Expanded Ludlow Ambulance Service is saving lives, needs support

Ludlow Ambulance
Deputy Chief Stephanie Grover, of the Ludlow Ambulance. Photo by Sharon Huntley

LUDLOW, Vt. – Stephanie Grover, deputy chief for Ludlow Ambulance, has a lot to be proud of since ambulance service made the switch over to full-time paid staffing in October 2019, providing around the clock emergency medical service and cutting response times in half.

According to Grover, just in the last three weeks, they have responded to at least five emergency calls where “time was of the essence,” including two stroke victims. Doctors have reported back to her that because of their quick response, the patients’ recovery was greatly improved.
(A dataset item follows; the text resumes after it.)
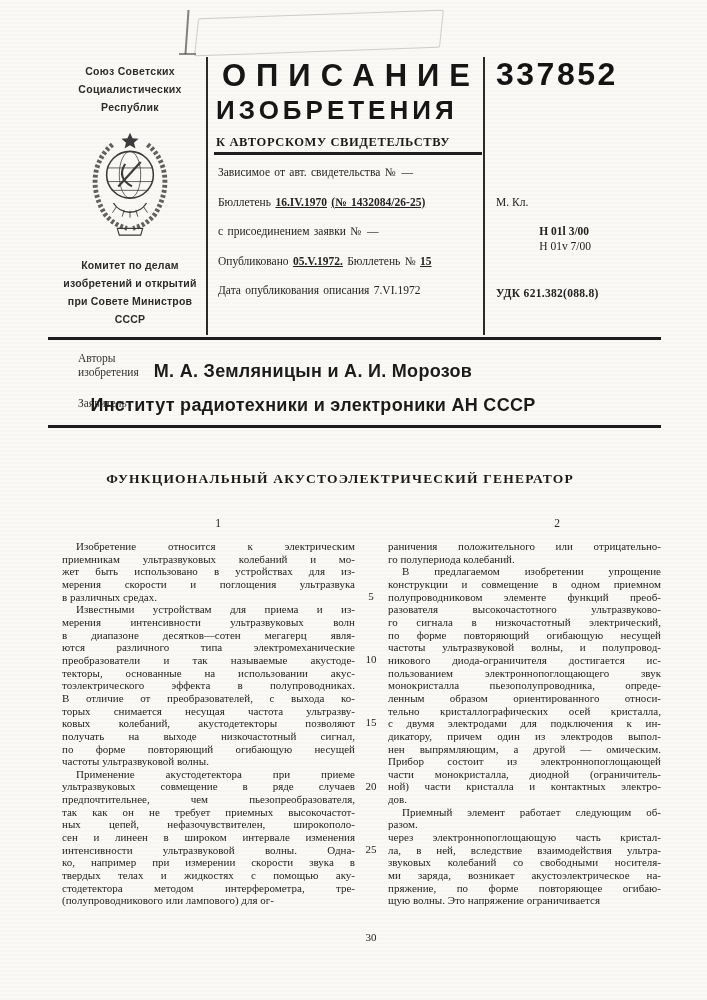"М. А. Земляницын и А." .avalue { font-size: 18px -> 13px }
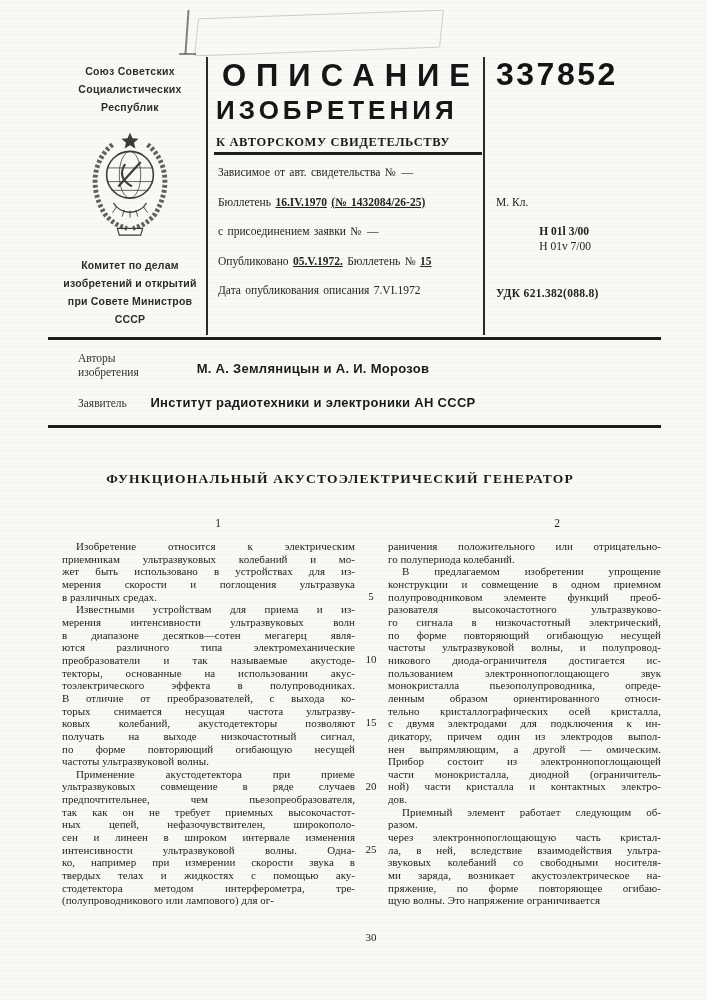"ультразвуковых совмещение в ряде случаев" div.bline { text: совмещение -> колебаний }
Ludlow Ambulance Service responded to 916 calls last year, covering Ludlow, Cavendish, and Plymouth.

The staff now includes three full-time people with everyone else being part-time. Staffers are a combination of paramedics and EMTs. Everyone is paid hourly, and there are no more volunteers.

Although technically Grover is being overseen by Police Chief Jeff Billings, he sees his position as just a mentor at this point with Grover expected to assume the reins officially in about six months. “She does it all,” Billings said.

The service’s long-term planning is continuing to evolve, working toward having paramedic coverage 24/7. They have a new person who is about to start paramedic training, with two more just finishing up paramedic school. Another person is attending EMT classes. Grover admits that all these changes take time but Ludlow Ambulance is committed to long-term planning and ongoing service improvement.

The change in structure has been very successful, according to Grover, but there is a trade off. Along with the increased services, costs have increased dramatically as well. “Our budget has definitely taken a hit,” she said.

To help combat some of their fiscal issues, Ludlow Ambulance have made other changes as well including outsourced their billing to a service that has had success in billing efficiency and debt recovery. They have also increased their rates to bring them more in-line with the state average and increased their fees to their service towns by 10%.

The ambulance service also offers a subscription program coverage residents can participate in. The annual cost is $60 per household if you have insurance, $120 if you don’t and which covers the entire household. Currently 196 households are participating.

Ludlow Ambulance Service is covered through a proprietary fund with the proposed budget showing a $73,000 deficit, something that Municipal Manager Scott Murphy thinks will turn around with the new revenue measures in place, hoping they will break even in the near future. Until then, the service is helped with a capital fund.

The town votes on the service as a separate article; although Murphy expects that in the near future it likely will be brought under the town budget. Murphy is hoping the increased service will garner public support, and they will appreciate the critical service that Ludlow Ambulance is providing. “Providing a higher level of service. I think that’s what the voters really want,” Murphy said.

Grover knows that there have been a lot of changes, but that they were definitely needed. “Even though changes are scary, it’s been in such a positive direction,” she said.